# Text to read
Penn Sargus 3000 with @275 yard of 10# braid on a 7ft ugly stick pro-graphite light. That's for casting lures and jigs into the surf. Kastmasters, spoons, rattle traps, berkley shrimp and mullets on jigs ect 

Cabelas Salt Striker 4000 spooled with @300 yards of 30# braid on a 9' Ugly stick M action. This is for bait fishing with shrimp, fishbites and cut bait. This would be good for just about anything but sharks over 4'.

Then I've got a shark pole too, but if you aren't interested in that I won't go into detail.

For sand spikes I use 5' of 1 1/4" pvc. I heated up one end with a torch and pounded a wine bottle down it to form a cone for my rod. I pound that in about 2 feet. 

If you want a really cheap shark pole get a Daiwa DF100A and spool it with as much 30# test as you can get and put it on one of academy's 8' heavy action fiberglass broomstick poles. It won't last forever but it will be a blast if you catch one. You could probably use one of the wire king mackerel leaders they have there and a 6 oz pyramid weight. If you happen to catch a ladyfish a 2-4" chunk could catch you a shark at night, or if you catch anything else besides a catfish cut it in half and put the head end on the hook and sling it out about sundown. Make sure you put a big swivel on though between the leader and your line.

Not the best setup in the world, but cheap and functional.


----------



## BrakeTurnAccelerate (Jul 1, 2012)

HunterTN said:


> Thanks to all for the responses. I am going to check out Academy or Sportsmans Warehouse and see if they've got those rigs in stock. Your comment about high vis line got me thinking. What is the etiquette for setting up rods? I want to make sure I'm not crowding folks fishing around me, and don't want to interfere too much with people walking the beach. I've see those rod stakes, they look like a piece of 2" PVC cut at 30 degrees to make a point. How deep do those need to be planted? Can you just muscle those in or would I need a plastic mallet?
> 
> What kind of knots do you use on those leader loops? I think I'd use a improved cinch to attach the sinker swivel at the end of the line. Would pyramid sinkers be the standard for what I'm wanting to do?
> 
> Thanks in advance for any answers.


 Based on experience, if there are people swimming within 100yds in either direction, you probably aren't going to get a bite anyhow. So stay at least a football field away from people. If you're there first, most people won't come very close. But, there's always an exception. 

I use a palomar knot for the upper swivel, and a non-slip loop knot for the lower swivel. I prefer a double drop (twice as many baits). Mustad #1 circle hooks. Orange beads and/or yellow float for pompano, and green beads for whiting. 2, 3 or 4oz pyramids depending on surf conditions. If you need more than 4oz, pack it in, IMHO.


----------



## Yellowrivermudder (Dec 22, 2012)

# Required actions
a. Decide whether each statement below agrees with the surf-fishing thread above, answering yes or no and quoting the words of the thread that settle it: (i) The Penn Sargus 3000 setup is meant for bait fishing with shrimp and cut bait. (ii) The PVC sand spikes are pounded about two feet into the ground. (iii) One reply advises staying at least a football field away from people.
b. Continue the surf-fishing thread above from its final line.

# Information given

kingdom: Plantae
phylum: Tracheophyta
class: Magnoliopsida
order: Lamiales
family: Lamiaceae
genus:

# Solved problems
a.
(i) No: "That's for casting lures and jigs into the surf."
(ii) Yes: "I pound that in about 2 feet."
(iii) Yes: "So stay at least a football field away from people."

b.
I'll come back to this post in a little bit to give some objective advice and not try to recommend any particular rods or reels. I've learned, for surf fishing just about anything will do. Do with what you have and make a day of it. If something big grabs your line, well, you'll be praying you had more, but you'll have fun in the process. There is no need for fancy surf fishing. Take any rod you'd like, and give it a whirl. I'll post more later as I mentioned...tight lines!!!! YRM


----------



## johnf (Jan 20, 2012)

I agree with YRM, but the first couple years down there I brought the cheap Shakespeare reels that come on the ugly stick combo. They lasted about 3 days and that's with rinsing them off. I went with penn and the salt striker because of their reviews. I was going to get the Fierce, but found the sargus on sale for the same price. My cheap little mitchell ultralight has held up.


----------



## NoMoSurf (Oct 2, 2007)

Yep. I agree with pretty much everything said above. With one exception. You can, but I would not use braid on your rods that you are going to soak bait on. The surf action will move the line back and forth across the sand. Braid has nowhere near the abrasion resistance of mono and it will weaken your line. I have used it, but after a couple of days, about 20-30ft of your line will be very obviously fuzzy looking. So I try to spool with mono for a week's trip. if just going for a day, I'll use whatever I already have spooled.

A lot of reels today come with 2 spools. I'll spool one with braid for freshwater fishing back home and drop fishing out in the gulf. I'll spool the other with mono for surf.


----------



## HunterTN (Sep 9, 2013)

Do we need to make any sort of plans for what tides are occurring while we're there? Looks like high tide will be anywhere from 1200-0400 the week we're there. I would think any break in the sandbars as the tide is going out would be a choke point for predator fish to hit bait fish.


----------



## johnf (Jan 20, 2012)

HunterTN said:


> Do we need to make any sort of plans for what tides are occurring while we're there? Looks like high tide will be anywhere from 1200-0400 the week we're there. I would think any break in the sandbars as the tide is going out would be a choke point for predator fish to hit bait fish.


I mostly fish early in the morning and late in the afternoon to avoid the crowds. I know that the tide makes a difference, but it's hard to fish when there are swimmers everywhere and you can't assume that you'll have a 50 yard chunk of beach to yourself when the tide is right.


----------



## Yellowrivermudder (Dec 22, 2012)

Here I am. Returning to this thread. Alright, there are a great deal of variables to consider for surf fishing...but the greatest is location. If you are casting lines where the fish will be searching for food, you'll catch fish. But if you read the beach incorrectly, you'll have an extremely unexciting day waiting for fish to grab your hooks.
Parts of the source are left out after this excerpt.